The NASA-impaneled Community Workshop that explored “Biosignatures Standards of Evidence” to evaluate claims of life detection has been criticized for its favoring “instruction” over “rebellion”. For example, Carol Cleland noted on these pages how the White Paper Report from the Workshop misrepresents the lessons offered by the Viking 1976 exploration of the Martian surface.
Likewise, the recent report of phosphine in the atmosphere of Venus, correct or incorrect, prompted a remarkable set of “out of the box” discoveries about chemistry possible in concentrated sulfuric acid in the clouds above Venus. Had they been adopted by young scientists, the prescriptions in the White Paper would surely have prevented this work.
The mis-instruction in the Standards White Paper extended to work done on Earth to seek signatures of very ancient Terran life. The White Paper correctly noted that Bill Schopf in 1993 discovered in Australian sedimentary rocks structures that he interpreted as representing microbial taxa ~3.5 billion years old. The White Paper correctly notes the controversiality of this interpretation, as well as the ease with which ancient rocks are contaminated by modern organic molecules introduced during their collection and processing.
However, at least in our view, the White Paper draws the wrong conclusion, “the need for a community wide adoption of a standard set of criteria for assessing potential preserved biosignatures”.
We understand the cosmetic appeal of creating a community consensus for reporting evidence of life on early Earth, other Solar System bodies, and exoplanets. However, that word – consensus – comes highly charged, even when studying natural history on Earth, where the record can be explored with much less cost than on a relatively nearby world such as Mars.
This is particularly true where Deep Time on Earth is involved, due to the paucity of the rock record.

### Task goal
Copy the biosignature standards passage between "However, at least" and "such as Mars.", inclusive, and replace every "consensus" with "agreement".

### Information supplied

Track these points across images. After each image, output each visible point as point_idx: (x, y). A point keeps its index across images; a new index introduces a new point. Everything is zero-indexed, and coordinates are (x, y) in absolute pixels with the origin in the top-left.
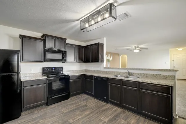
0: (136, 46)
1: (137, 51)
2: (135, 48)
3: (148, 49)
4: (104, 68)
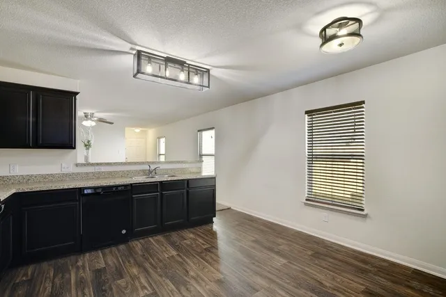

### Result
However, at least in our view, the White Paper draws the wrong conclusion, “the need for a community wide adoption of a standard set of criteria for assessing potential preserved biosignatures”.
We understand the cosmetic appeal of creating a community agreement for reporting evidence of life on early Earth, other Solar System bodies, and exoplanets. However, that word – agreement – comes highly charged, even when studying natural history on Earth, where the record can be explored with much less cost than on a relatively nearby world such as Mars.